* **Description of the task**
Identify each line of the records that contains the string "against", matching case exactly, and copy those lines out.

* **Data extracts**
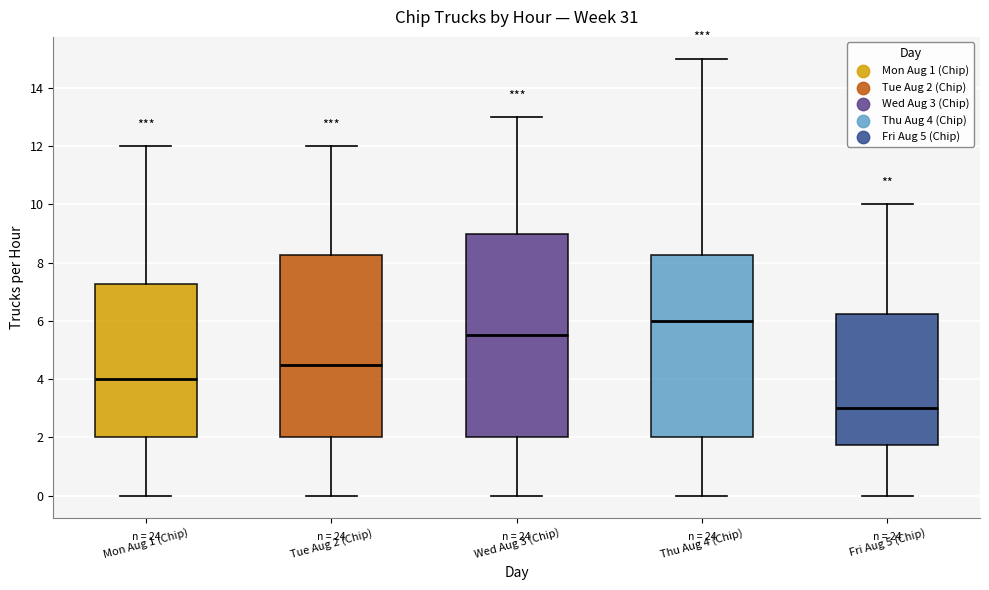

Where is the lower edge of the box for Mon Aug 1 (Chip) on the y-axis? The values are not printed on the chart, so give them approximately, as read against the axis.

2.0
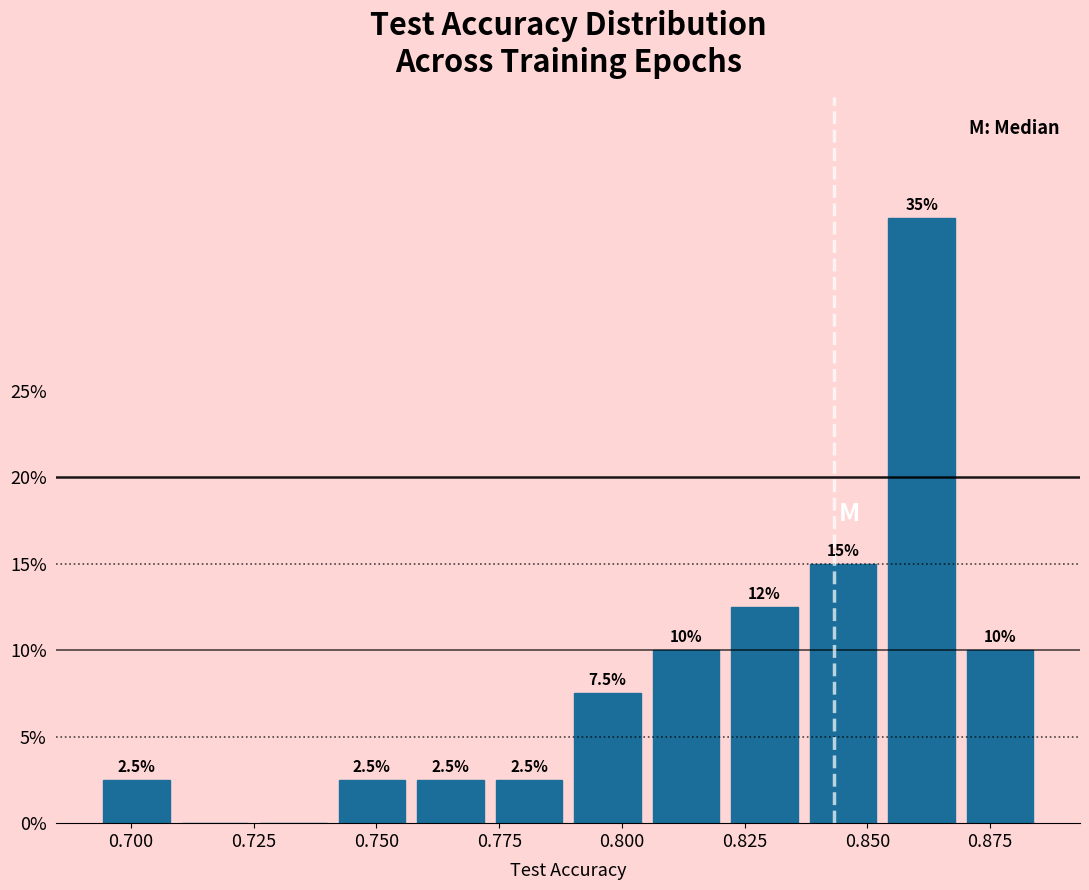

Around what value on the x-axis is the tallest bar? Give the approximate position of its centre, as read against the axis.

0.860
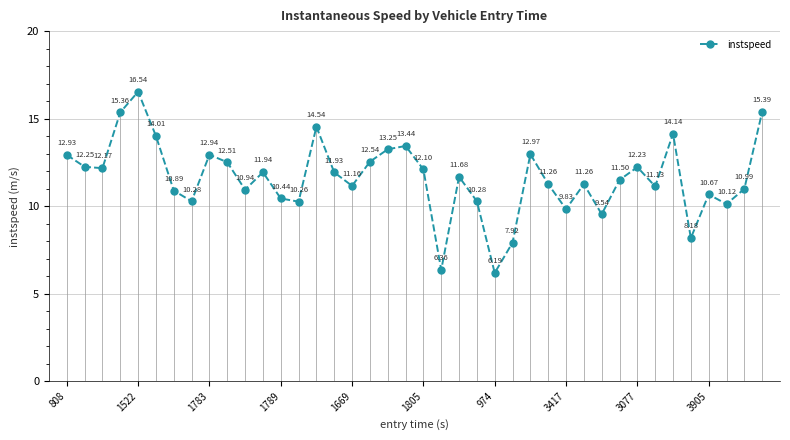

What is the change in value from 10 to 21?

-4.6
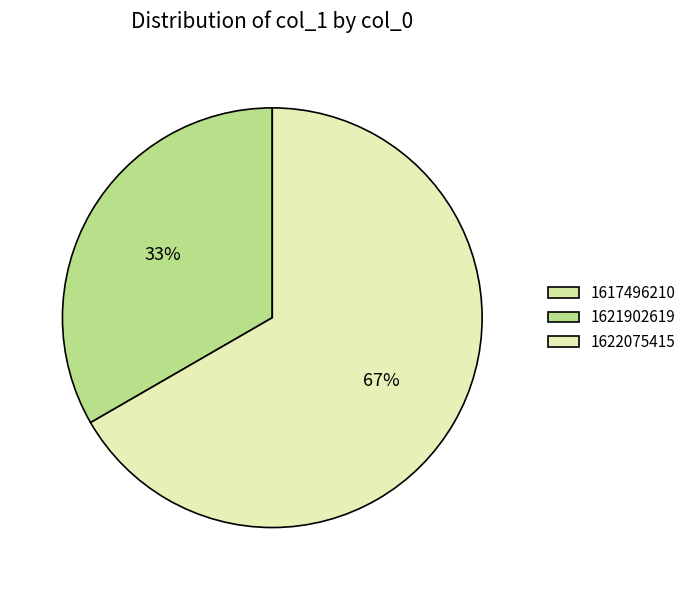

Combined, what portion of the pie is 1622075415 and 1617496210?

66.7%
--
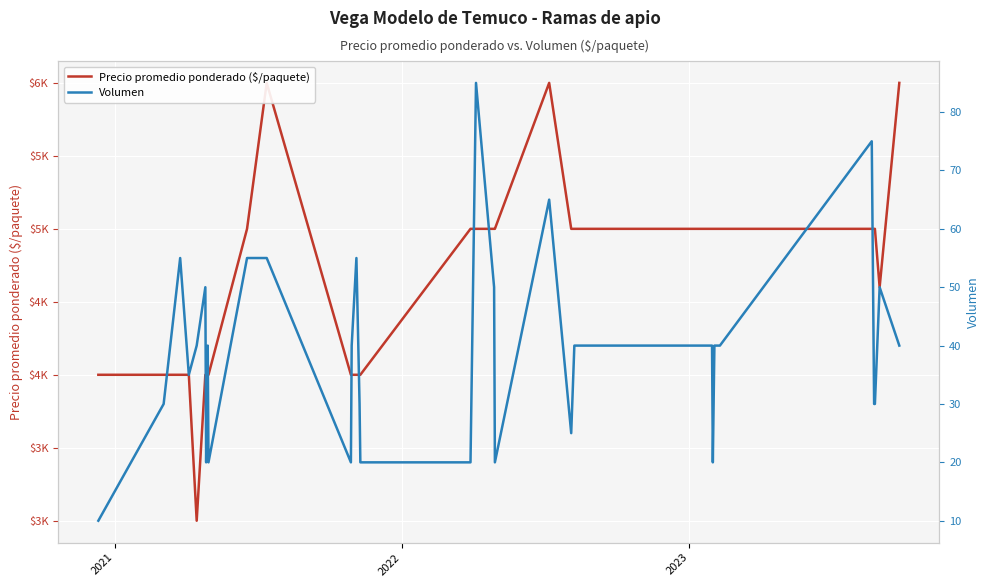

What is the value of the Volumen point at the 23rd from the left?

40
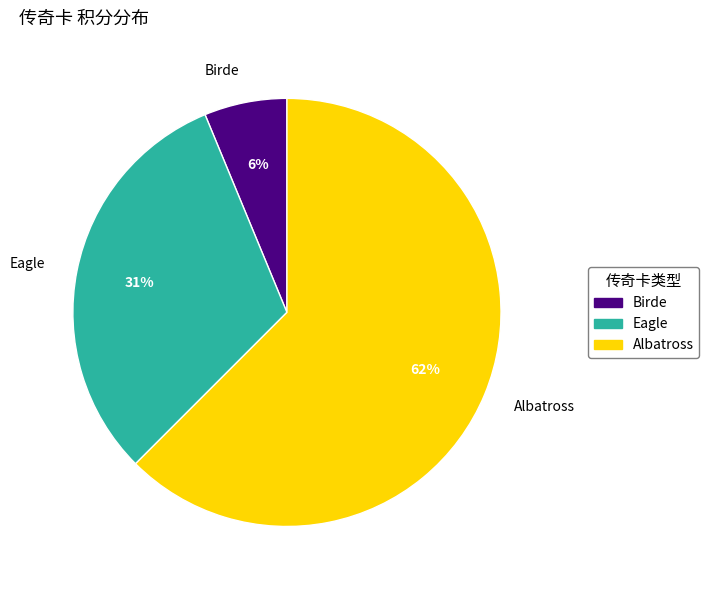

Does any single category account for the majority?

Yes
--
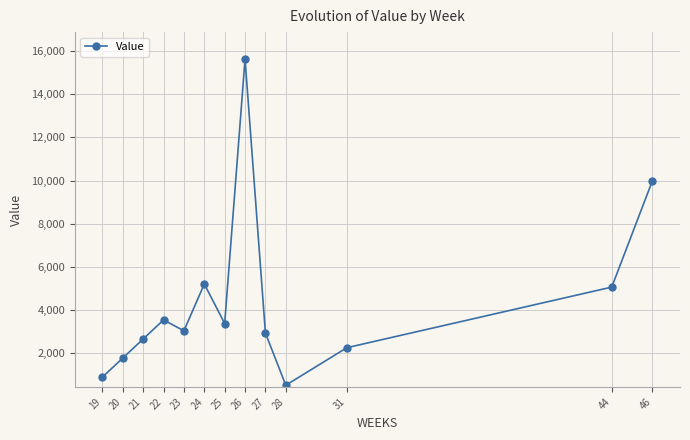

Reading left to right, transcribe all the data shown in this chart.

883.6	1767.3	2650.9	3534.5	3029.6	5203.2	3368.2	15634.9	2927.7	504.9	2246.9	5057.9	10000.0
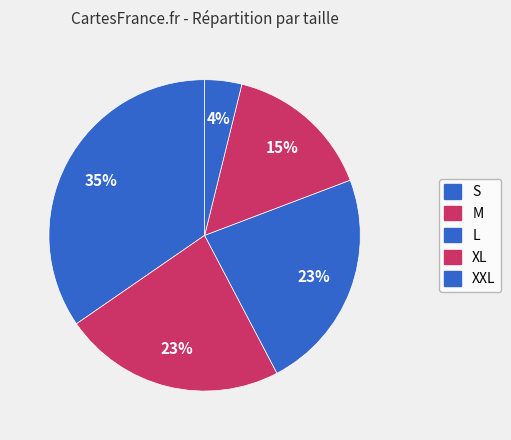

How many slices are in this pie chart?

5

* **Worked solution**
Where is the lower edge of the box for Mon Aug 1 (Chip) on the y-axis? The values are not printed on the chart, so give them approximately, as read against the axis.
Around what value on the x-axis is the tallest bar? Give the approximate position of its centre, as read against the axis.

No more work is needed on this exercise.